Greece’s energy ministry and Azeri state-run energy company Socar, seeking to finalize a deal for the latter’s acquisition of an equity share in DESFA, the Greek gas grid operator, are currently locked in risky negotiations over the operator’s pricing policy regulations, especially tariff prices for services, which could derail the sale process.
As the winning bidder of an international tender that ended in 2013, Socar had initially agreed to buy a 66 percent share of DESFA but must now surrender at least 17 percent to third parties following European Commission intervention, presumably over security and competition concerns.
Despite not appearing to dispute the fact that a deal has been reached with Socar, Greece’s energy ministry has asked the Azeri company for a reassessment, by both sides, of existing data and terms determining DESFA’s network usage fees. The energy ministry believes the initial agreement will lead to considerable price hikes that cannot be handled by the Greek economy in its current frail condition.
According to energypress sources, Greece’s energy minister Panos Skourletis and Socar officials met a fortnight ago but failed to reach any agreement.
The Azeri officials did not accept any revisions to the terms and data that led Socar to offer 400 million euros for a 66 percent of DESFA back in 2012. The Socar officials, at the recent meeting, also indicated that the deal could be scrapped if any changes are made.
The developments will largely depend on a ruling to be delivered by RAE, the Regulatory Authority for Energy, which is expected to convene in a few weeks with a full seven-member board after having been left without executive powers for months as a result of four vacancies on the board. The authority is expected to examine the DESFA tariffs issue and decide.

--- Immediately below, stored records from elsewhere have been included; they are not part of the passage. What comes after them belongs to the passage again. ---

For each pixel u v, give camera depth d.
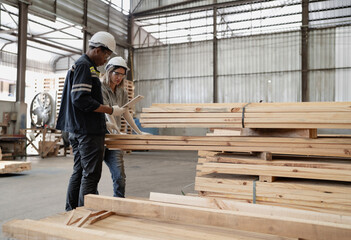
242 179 2.46
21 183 5.32
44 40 15.58
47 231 1.41
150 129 14.95
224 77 15.73
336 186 2.18
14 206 3.77
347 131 13.02
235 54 15.52
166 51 16.98
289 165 2.33
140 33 17.83
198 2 16.31
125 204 1.82
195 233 1.61
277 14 14.91
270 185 2.34
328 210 2.16
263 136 2.49
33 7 11.57
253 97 15.20
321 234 1.35
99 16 15.29
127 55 17.61
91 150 2.60
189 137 2.60
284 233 1.42
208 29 16.30
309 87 14.24
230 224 1.51
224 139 2.52
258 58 15.09
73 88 2.43
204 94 16.20
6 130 9.70
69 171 6.78
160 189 4.85
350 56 13.60
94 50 2.61
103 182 5.44
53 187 4.98
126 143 2.76
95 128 2.56
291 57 14.52
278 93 14.75
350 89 13.61
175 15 16.89
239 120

RAE’s task will be a delicate one. Based on existing pricing regulations and various other data to be submitted by DESFA, it is considered certain that the authority will need to proceed with major network fee hikes that could reach as much as 50 percent, energypress sources have informed. However, on the other hand, one of RAE’s roles is to protect energy consumers, especially during times of recession. It is believed that RAE will seriously consider the prospect of revising the pricing policy regulations that currently apply for DESFA. This direction is being supported by the energy ministry, but it remains to be seen how Socar could respond.
Socar had estimated a return on investment of 11 percent per year based on the deal’s figures in 2012.
No investment interest had been expressed by third parties in the first half of 2015 for the 17 percent of DESFA that Socar will need to surrender. However, Italy’s Snam and Belgian-Spanish team Fluxys-Enagas expressed significant interest following the third Greek bailout deal, signed last August.